▶ [Brano proposto]:
Il processo, basato sul principio della feltrazione, permette di unire saldamente tra loro fibre cellulosiche sospese in acqua e dare origine a un foglio di carta.
La fabbricazione della carta avviene in appositi macchinari chiamati macchine continue, prima dell'impiego di detti macchinari è necessario però svolgere alcune operazioni sulle materie prime al fine di ottenere una sospensione chiamata impasto, da cui, mediante lavorazione sulle continue, verrà poi ricavata la carta.
La materia prima fibrosa (sia essa pasta chimica, meccanica, semichimica o carta da macero), per essere trasformata in carta necessita quindi di opportuni trattamenti.
3.1 LA PREPARAZIONE DEGLI IMPASTI
La carta non è generalmente formata da un solo tipo di materiale fibroso, pertanto è necessario dosare, miscelare e lavorare i diversi tipi di paste a cui vengono aggiunti anche prodotti ausiliari come le sostanze di carica e i collanti.

▶ [Istruzioni]:
a: Riassumi in due frasi il brano sulla fabbricazione della carta.
b: Trasforma in un elenco puntato il paragrafo del brano sulla fabbricazione della carta che comincia con «La fabbricazione della carta avviene», mantenendo le informazioni principali.
c: Continua il brano sulla fabbricazione della carta dopo la sua ultima frase.
Le righe riportate qui provengono da un'altra fonte.

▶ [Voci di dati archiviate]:
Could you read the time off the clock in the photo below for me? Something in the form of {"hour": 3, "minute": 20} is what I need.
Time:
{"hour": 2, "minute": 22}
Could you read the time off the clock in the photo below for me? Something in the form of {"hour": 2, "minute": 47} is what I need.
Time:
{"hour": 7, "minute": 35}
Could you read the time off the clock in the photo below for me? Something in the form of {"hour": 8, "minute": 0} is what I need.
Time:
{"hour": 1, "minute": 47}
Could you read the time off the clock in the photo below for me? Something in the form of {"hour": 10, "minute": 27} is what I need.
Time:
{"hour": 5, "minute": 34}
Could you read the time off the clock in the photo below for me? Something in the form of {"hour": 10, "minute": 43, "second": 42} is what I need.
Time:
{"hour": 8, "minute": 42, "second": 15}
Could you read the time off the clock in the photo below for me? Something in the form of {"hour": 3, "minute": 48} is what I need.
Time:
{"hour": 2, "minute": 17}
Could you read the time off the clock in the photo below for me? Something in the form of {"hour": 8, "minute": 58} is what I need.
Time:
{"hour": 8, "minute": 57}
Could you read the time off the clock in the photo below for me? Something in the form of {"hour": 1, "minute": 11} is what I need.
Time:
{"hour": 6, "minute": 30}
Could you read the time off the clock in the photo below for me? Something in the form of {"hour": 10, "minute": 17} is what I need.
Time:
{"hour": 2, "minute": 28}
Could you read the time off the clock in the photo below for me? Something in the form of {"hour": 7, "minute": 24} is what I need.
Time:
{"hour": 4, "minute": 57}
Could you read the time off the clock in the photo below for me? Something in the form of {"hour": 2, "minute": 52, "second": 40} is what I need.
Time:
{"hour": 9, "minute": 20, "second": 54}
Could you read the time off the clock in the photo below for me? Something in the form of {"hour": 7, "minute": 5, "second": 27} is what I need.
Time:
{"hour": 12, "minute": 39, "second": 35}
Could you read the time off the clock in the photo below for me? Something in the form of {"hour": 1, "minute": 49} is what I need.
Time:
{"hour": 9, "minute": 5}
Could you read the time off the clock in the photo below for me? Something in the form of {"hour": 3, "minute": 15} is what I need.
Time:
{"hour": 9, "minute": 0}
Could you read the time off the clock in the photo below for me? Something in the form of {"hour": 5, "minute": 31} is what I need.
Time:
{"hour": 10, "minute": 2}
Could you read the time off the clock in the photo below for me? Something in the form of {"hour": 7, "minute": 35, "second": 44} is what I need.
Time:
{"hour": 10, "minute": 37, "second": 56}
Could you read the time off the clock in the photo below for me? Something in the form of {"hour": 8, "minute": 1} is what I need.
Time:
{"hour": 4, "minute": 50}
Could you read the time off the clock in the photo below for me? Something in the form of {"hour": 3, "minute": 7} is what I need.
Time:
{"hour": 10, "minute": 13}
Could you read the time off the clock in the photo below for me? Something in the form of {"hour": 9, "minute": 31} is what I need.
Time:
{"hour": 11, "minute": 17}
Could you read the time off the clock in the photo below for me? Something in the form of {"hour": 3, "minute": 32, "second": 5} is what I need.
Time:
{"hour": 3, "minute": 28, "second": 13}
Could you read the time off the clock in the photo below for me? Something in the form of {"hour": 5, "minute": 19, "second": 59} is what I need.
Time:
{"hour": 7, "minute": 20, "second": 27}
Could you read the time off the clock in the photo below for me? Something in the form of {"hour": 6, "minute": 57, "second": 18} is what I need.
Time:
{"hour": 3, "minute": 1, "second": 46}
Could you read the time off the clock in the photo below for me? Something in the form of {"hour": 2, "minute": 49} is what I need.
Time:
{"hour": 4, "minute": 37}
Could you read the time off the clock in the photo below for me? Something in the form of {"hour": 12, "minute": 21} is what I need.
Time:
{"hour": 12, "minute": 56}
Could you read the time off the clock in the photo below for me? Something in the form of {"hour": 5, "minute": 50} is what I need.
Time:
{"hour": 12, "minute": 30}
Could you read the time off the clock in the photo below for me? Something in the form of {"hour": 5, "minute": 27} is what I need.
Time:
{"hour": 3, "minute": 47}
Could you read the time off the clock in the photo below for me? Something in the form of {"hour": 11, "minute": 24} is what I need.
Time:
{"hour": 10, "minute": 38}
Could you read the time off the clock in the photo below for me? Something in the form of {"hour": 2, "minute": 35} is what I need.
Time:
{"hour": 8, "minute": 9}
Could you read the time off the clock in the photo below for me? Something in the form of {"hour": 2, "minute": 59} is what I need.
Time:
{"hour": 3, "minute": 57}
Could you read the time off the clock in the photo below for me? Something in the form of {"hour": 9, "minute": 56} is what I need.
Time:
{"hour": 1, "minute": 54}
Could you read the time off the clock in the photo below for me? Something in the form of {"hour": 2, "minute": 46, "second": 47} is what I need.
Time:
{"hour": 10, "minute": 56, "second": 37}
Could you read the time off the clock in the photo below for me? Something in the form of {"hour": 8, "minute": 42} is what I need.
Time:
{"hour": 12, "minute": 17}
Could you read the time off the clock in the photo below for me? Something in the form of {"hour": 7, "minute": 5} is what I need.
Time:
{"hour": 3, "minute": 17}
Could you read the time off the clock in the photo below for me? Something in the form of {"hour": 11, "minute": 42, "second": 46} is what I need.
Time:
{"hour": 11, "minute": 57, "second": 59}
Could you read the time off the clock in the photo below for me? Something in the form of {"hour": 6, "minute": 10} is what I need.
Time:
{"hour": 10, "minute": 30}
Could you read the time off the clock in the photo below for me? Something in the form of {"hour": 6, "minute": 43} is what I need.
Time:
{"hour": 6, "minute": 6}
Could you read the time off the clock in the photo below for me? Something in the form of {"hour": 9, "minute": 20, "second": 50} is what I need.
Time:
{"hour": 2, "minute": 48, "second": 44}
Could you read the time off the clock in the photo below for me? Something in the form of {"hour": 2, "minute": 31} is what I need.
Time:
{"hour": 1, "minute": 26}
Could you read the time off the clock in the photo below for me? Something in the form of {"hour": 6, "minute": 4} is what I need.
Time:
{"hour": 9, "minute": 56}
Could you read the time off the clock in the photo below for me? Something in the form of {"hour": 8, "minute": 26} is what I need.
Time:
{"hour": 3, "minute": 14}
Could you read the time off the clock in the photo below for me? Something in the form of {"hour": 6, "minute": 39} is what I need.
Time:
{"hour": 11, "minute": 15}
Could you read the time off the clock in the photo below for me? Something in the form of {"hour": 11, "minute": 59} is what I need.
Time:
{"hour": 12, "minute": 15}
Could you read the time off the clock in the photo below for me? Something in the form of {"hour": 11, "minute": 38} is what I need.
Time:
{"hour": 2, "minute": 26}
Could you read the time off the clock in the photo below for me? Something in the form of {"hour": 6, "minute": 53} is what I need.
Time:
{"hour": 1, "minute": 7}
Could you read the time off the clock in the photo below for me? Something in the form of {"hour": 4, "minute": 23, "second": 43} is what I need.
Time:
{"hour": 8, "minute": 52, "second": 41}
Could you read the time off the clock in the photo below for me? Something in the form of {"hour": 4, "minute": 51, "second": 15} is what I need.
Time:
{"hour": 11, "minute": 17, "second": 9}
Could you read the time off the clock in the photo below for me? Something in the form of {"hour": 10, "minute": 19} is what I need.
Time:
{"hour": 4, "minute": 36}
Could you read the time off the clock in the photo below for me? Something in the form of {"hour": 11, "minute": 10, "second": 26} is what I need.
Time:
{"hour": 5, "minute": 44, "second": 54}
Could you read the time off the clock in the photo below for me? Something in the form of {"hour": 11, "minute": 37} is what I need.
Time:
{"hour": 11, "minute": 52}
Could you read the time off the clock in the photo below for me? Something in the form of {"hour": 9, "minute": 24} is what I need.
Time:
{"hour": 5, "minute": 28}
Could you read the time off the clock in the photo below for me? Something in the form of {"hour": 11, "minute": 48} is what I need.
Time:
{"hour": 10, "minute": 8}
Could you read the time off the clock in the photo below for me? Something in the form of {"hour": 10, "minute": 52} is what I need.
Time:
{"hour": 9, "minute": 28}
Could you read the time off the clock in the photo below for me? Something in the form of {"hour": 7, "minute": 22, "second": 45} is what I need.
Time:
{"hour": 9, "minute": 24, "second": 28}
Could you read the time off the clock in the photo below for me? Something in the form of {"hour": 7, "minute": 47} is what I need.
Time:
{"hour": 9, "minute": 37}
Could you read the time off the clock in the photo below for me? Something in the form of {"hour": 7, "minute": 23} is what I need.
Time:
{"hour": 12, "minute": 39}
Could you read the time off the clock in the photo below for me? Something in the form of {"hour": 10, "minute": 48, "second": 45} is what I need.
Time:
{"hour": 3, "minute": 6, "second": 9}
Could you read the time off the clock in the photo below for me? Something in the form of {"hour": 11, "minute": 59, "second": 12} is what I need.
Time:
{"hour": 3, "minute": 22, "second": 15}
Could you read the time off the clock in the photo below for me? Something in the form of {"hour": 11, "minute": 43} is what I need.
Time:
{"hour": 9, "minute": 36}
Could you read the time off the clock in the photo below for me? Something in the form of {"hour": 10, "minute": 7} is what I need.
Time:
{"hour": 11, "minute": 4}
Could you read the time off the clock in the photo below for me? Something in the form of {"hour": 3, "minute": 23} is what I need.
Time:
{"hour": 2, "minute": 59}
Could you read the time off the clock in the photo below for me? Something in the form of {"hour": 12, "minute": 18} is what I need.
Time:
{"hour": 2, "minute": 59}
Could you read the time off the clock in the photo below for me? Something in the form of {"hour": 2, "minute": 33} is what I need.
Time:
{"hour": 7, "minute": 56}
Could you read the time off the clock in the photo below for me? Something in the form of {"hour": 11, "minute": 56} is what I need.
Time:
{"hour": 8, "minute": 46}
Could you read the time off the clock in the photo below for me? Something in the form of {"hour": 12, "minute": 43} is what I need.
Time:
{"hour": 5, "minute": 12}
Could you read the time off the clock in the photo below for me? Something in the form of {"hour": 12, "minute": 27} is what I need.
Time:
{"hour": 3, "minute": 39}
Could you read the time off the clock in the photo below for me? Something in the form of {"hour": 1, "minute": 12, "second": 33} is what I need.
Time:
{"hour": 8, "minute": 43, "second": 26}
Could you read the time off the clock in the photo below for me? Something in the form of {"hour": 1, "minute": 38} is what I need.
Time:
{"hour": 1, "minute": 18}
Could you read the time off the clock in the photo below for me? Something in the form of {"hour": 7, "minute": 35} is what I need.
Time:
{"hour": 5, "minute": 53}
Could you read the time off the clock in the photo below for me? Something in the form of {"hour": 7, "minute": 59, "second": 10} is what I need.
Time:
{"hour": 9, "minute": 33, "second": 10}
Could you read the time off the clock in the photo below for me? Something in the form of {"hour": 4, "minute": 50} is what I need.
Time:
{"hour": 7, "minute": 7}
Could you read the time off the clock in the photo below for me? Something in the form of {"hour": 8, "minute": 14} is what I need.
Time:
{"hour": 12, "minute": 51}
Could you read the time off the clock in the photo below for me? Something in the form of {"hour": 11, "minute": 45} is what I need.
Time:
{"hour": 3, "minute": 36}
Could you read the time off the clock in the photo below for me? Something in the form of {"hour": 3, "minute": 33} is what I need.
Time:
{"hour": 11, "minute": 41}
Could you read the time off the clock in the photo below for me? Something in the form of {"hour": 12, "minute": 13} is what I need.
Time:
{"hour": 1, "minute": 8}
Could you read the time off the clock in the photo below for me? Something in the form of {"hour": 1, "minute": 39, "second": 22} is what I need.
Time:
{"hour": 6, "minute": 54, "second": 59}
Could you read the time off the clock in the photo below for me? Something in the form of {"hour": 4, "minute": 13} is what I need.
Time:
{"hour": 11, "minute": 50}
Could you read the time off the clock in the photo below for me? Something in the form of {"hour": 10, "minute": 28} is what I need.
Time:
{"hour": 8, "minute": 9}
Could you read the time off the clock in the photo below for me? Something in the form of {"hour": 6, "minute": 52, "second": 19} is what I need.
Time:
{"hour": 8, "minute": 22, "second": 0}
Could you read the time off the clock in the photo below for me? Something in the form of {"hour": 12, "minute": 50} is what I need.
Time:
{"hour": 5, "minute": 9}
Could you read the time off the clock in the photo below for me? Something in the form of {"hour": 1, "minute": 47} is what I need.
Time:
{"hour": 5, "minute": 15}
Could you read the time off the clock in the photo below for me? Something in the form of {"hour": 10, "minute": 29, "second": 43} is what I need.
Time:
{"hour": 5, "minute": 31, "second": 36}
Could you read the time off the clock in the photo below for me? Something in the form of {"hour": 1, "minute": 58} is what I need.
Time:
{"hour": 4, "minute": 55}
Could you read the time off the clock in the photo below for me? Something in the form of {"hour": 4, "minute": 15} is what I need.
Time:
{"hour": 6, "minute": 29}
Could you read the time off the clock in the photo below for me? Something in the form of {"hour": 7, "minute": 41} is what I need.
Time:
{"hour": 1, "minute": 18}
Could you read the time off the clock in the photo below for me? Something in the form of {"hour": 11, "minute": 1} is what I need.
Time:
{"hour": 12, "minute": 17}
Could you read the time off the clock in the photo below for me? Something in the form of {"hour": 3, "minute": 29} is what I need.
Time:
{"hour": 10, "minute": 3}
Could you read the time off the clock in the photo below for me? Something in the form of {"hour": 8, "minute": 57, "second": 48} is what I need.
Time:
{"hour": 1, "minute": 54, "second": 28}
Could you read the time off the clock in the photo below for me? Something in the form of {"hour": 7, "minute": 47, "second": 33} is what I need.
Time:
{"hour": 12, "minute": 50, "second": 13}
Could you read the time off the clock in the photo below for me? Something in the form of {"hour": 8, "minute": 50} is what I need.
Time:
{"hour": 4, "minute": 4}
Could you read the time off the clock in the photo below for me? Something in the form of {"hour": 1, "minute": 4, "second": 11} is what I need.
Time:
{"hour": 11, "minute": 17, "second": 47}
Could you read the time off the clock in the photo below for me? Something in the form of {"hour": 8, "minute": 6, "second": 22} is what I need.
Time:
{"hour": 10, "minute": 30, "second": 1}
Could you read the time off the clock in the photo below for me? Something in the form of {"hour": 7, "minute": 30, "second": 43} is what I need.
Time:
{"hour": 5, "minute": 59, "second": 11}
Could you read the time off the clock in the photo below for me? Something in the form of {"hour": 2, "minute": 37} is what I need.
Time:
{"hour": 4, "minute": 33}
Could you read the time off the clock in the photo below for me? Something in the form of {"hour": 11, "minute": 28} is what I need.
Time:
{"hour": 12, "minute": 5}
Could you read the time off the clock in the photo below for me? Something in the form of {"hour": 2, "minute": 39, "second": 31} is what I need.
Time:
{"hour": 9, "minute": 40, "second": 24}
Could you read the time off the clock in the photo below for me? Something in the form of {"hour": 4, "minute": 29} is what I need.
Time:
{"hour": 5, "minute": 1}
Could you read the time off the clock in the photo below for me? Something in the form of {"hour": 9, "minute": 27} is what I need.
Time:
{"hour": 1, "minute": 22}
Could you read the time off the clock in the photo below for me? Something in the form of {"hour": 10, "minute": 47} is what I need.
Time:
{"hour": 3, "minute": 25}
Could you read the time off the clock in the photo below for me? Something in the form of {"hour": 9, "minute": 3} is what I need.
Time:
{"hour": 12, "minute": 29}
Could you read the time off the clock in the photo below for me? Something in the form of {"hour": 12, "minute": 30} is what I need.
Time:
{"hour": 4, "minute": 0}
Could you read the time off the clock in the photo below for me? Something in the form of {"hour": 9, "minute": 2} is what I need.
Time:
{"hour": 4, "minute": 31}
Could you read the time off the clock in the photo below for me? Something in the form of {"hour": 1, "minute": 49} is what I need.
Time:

▶ [Soluzioni]:
a: La carta si ottiene per feltrazione, un processo che unisce saldamente fibre cellulosiche sospese in acqua, e viene fabbricata in macchinari chiamati macchine continue. Prima di questa lavorazione la materia prima fibrosa, di solito composta da più tipi di paste, va trattata, dosata e miscelata con prodotti ausiliari come sostanze di carica e collanti, così da ottenere una sospensione detta impasto.

b:
- La carta si fabbrica in macchinari chiamati macchine continue.
- Prima di usare questi macchinari occorre svolgere alcune operazioni sulle materie prime.
- Queste operazioni producono una sospensione chiamata impasto.
- Dall'impasto, lavorato sulle continue, si ricava la carta.

c:
La fase di preparazione degli impasti è vitale per l'intero ciclo produttivo della carta in quanto, solo una perfetta e controllata preparazione dei prodotti fibrosi consente l'ottenimento delle principali caratteristiche che qualificheranno il prodotto finale, come la resistenza meccanica, il liscio, lo spessore, l'opacità, ecc.
Vediamo allora quali sono le varie fasi del processo di preparazione degli impasti e qual è la loro funzione.
3.1.1 LE FASI DI SPAPPOLAMENTO E RAFFINAZIONE
Considerando il caso di cartiere, come quelle italiane, che non sono in grado di integrare l'intero processo produttivo (dall'abbattimento del legno nel bosco, all'ottenimento del prodotto finito) e sono quindi costrette ad acquistare le materie prime fibrose allo stato secco, la prima operazione da effettuare in cartiera è quella di spappolare il materiale fibroso nella vasca di un apposito macchinario, denominato pulper (o spappolatore), contenente acqua e che ha lo scopo di separare il materiale fibroso in fibre allo stato elementare.
Lo spappolatore è costituito, oltre che dalla vasca già menzionata, da una girante dotata di lame posta sul fondo del pulper stesso; il moto vorticoso creato dalla girante provoca lo sfaldamento dei fogli delle diverse paste impiegate riducendole in fibre elementari.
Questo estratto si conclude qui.